Page-level text extractions:
+--

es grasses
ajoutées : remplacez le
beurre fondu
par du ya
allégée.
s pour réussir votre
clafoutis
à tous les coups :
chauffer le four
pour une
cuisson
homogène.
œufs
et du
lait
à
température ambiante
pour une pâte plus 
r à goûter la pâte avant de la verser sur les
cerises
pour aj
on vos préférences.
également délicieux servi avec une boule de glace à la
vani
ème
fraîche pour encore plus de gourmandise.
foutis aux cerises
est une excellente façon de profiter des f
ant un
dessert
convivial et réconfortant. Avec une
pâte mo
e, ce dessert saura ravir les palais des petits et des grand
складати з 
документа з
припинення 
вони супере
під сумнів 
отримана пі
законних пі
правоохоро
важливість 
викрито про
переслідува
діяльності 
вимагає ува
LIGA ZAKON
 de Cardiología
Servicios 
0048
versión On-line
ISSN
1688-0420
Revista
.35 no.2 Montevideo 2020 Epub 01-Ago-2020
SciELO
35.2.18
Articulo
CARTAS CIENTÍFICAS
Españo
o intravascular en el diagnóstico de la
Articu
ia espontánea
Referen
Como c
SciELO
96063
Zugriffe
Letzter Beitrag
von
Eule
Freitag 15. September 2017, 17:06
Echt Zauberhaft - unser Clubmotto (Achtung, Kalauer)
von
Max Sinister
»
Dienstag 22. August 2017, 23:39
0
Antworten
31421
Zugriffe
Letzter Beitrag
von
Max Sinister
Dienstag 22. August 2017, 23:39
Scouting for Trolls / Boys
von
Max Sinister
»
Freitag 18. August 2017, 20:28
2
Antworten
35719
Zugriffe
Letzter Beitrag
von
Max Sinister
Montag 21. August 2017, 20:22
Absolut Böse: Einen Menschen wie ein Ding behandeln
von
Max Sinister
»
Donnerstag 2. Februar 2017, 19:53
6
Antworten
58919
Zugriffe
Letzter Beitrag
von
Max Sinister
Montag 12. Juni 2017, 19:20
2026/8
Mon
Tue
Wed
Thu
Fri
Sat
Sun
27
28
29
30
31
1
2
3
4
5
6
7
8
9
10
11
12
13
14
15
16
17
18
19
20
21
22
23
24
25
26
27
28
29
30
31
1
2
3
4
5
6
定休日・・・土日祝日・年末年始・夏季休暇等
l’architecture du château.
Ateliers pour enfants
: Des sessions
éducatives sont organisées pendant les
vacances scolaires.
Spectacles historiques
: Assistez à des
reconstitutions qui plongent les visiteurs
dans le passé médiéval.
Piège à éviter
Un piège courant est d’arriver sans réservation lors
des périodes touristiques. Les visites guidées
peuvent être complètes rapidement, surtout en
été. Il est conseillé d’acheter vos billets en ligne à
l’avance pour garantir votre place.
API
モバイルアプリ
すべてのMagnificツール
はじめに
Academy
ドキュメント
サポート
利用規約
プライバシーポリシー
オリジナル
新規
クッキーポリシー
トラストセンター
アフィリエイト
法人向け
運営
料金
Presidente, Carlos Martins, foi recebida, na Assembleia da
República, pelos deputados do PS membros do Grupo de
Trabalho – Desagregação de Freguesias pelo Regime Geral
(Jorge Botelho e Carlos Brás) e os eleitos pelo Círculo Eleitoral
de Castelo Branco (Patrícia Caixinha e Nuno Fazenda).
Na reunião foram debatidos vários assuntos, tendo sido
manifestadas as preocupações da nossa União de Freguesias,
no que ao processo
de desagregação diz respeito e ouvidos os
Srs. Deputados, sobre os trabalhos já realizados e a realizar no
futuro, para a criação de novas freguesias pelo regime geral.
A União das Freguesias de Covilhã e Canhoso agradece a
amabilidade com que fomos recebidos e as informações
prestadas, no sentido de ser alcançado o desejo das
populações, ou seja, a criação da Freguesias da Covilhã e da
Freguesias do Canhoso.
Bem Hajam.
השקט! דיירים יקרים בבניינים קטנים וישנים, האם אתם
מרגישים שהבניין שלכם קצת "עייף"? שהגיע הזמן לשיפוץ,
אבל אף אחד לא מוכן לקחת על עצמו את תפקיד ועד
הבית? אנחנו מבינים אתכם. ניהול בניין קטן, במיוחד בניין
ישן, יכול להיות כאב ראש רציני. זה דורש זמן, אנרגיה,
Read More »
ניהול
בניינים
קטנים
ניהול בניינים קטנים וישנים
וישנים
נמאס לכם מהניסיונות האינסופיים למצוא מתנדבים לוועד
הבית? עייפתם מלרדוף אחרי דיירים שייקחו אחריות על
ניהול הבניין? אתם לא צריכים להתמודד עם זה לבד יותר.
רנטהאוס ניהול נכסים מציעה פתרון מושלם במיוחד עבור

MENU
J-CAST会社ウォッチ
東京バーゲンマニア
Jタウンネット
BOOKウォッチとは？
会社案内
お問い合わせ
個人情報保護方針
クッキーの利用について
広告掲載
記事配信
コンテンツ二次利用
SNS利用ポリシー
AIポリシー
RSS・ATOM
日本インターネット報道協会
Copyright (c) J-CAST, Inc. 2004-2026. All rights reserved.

+--

Please go through the data and copy each line containing the word "dessert".

Task output →
dessert
e, ce dessert saura ravir les palais des petits et des grand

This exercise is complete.